Low CarbCranberry Feta Pinwheels with Cream Cheese

🧀 Low-Carb Cranberry Feta Pinwheels with Cream Cheese (Mediterranean Style)

Serves: 6–8 (makes about 20 pinwheels)

Prep Time: 15 minutes

Chill Time: 30–60 minutes

Total Time: ~45 minutes


🌿 Ingredients

Base:

  • 4 low-carb tortillas or low-carb lavash bread (8–10 inch rounds)

  • 8 oz (225 g) cream cheese, softened

  • ½ cup (75 g) crumbled feta cheese

  • ¼ cup (60 g) dried cranberries, finely chopped (use sugar-free or unsweetened if keto)

Fresh Additions:

  • 2 tbsp fresh parsley, chopped

  • 1 tbsp fresh mint, finely chopped (optional but very Mediterranean)

  • 2 tbsp green onion, finely sliced

  • 1 tsp lemon zest

  • 1 tbsp extra-virgin olive oil

  • Salt and freshly ground black pepper, to taste

Optional Mediterranean Add-ins:

  • 1 tbsp chopped walnuts or toasted pine nuts

  • 1 tbsp chopped sun-dried tomatoes or roasted red peppers for extra flair


🔥 Instructions

1. Make the Filling

  1. In a medium bowl, combine cream cheese and feta.

  2. Mix until smooth and creamy (you can use a hand mixer or spatula).

  3. Stir in cranberries, parsley, mint, green onion, lemon zest, and olive oil.

  4. Season with salt and pepper to taste.

    Tip: The feta adds salt, so start light and adjust.


2. Assemble the Pinwheels

  1. Lay one low-carb tortilla flat on a board.

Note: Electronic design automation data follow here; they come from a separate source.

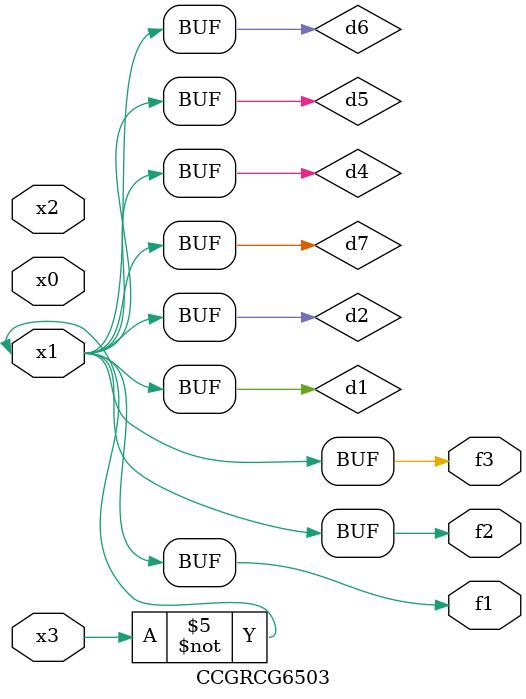
<source format=v>
module CCGRCG6503(
	input x0, x1, x2, x3,
	output f1, f2, f3
);

	wire d1, d2, d3, d4, d5, d6, d7;

	not (d1, x3);
	buf (d2, x1);
	xnor (d3, d1, d2);
	nor (d4, d1);
	buf (d5, d1, d2);
	buf (d6, d4, d5);
	nand (d7, d4);
	assign f1 = d6;
	assign f2 = d7;
	assign f3 = d6;
endmodule

</source>
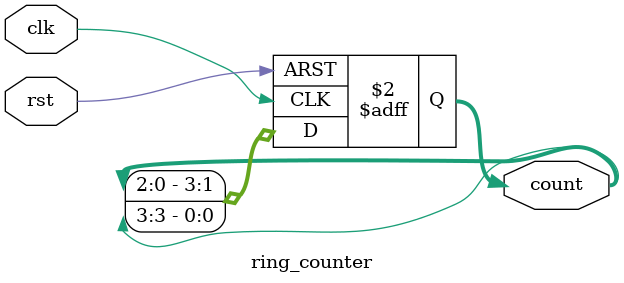
<source format=v>
module ring_counter (
    input clk,
    input rst,
    output reg [3:0] count
);

always @(posedge clk or posedge rst) begin
    if (rst)
        count <= 4'b0001;
    else
        count <= {count[2:0], count[3]};
end

endmodule

</source>
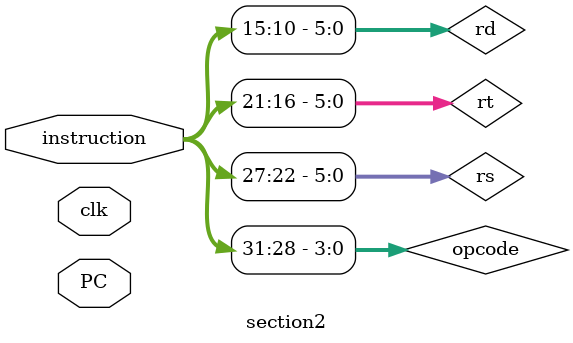
<source format=v>
`timescale 1ns / 1ps


module section2(instruction, PC, clk);

input [31:0] instruction;
input [31:0] PC;
input clk;

wire [3:0] opcode;
wire [5:0] rs;
wire [5:0] rt;
wire [5:0] rd;

assign opcode = instruction[31:28];
assign rs = instruction[27:22];
assign rt = instruction [21:16];
assign rd = instruction [15:10];

control CONTROL (.OPCODE(opcode));
register REGFILE (.rs(rs), .rt(rt), .rd(rd), .clk(clk));
Adder ADD_SE (.PC(PC), .in(in));

endmodule

</source>
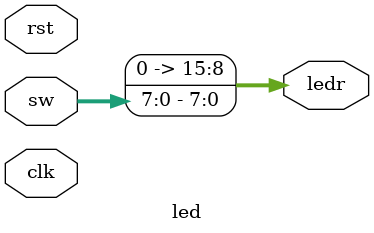
<source format=v>
module led(
  input clk,
  input rst,
  input [7:0] sw,
  output [15:0] ledr
);
  //reg [31:0] count;
  //reg [7:0] led;
  //always @(posedge clk) begin
  //  if (rst) begin led <= 1; count <= 0; end
  //  else begin
  //    if (count == 0) led <= {led[6:0], led[7]};
  //    count <= (count >= 5000000 ? 32'b0 : count + 1);
  //  end
  //end

  assign ledr = {8'b00000000, sw};
endmodule

</source>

  2. Spread about ¼ of the mixture evenly across the tortilla, leaving a ½-inch border around the edges.

  3. Roll the tortilla tightly into a log (like a wrap).

  4. Repeat with remaining tortillas and filling.


3. Chill

  • Wrap each roll in plastic wrap and refrigerate for 30–60 minutes to firm up (this makes slicing easier and cleaner).


4. Slice & Serve

  • Use a sharp knife to slice each roll into ½-inch pinwheels.

  • Arrange on a platter and garnish with a drizzle of olive oil, a few fresh herbs, and extra cranberries or feta crumbles if desired.


🥗 Serving Ideas

  • Serve chilled or slightly at room temperature.

  • Pair with:

    • A Greek salad (tomatoes, cucumber, olives, oregano)

    • A mezze board with olives, roasted peppers, and hummus

    • A glass of crisp white wine or sparkling water with lemon and mint


💡 Mediterranean & Low-Carb Tips

  • Use low-carb spinach wraps or almond-flour lavash for keto versions.

  • Add spinach leaves or arugula inside the wrap for extra greens.

  • Swap cranberries for chopped dried apricots or figs (Mediterranean twist, though higher carb).

  • For extra protein: add shredded rotisserie chicken or smoked salmon before rolling.


🧄 Optional Flavor Boost:

Mix 1 minced garlic clove or a pinch of za’atar into the filling for deeper Mediterranean notes.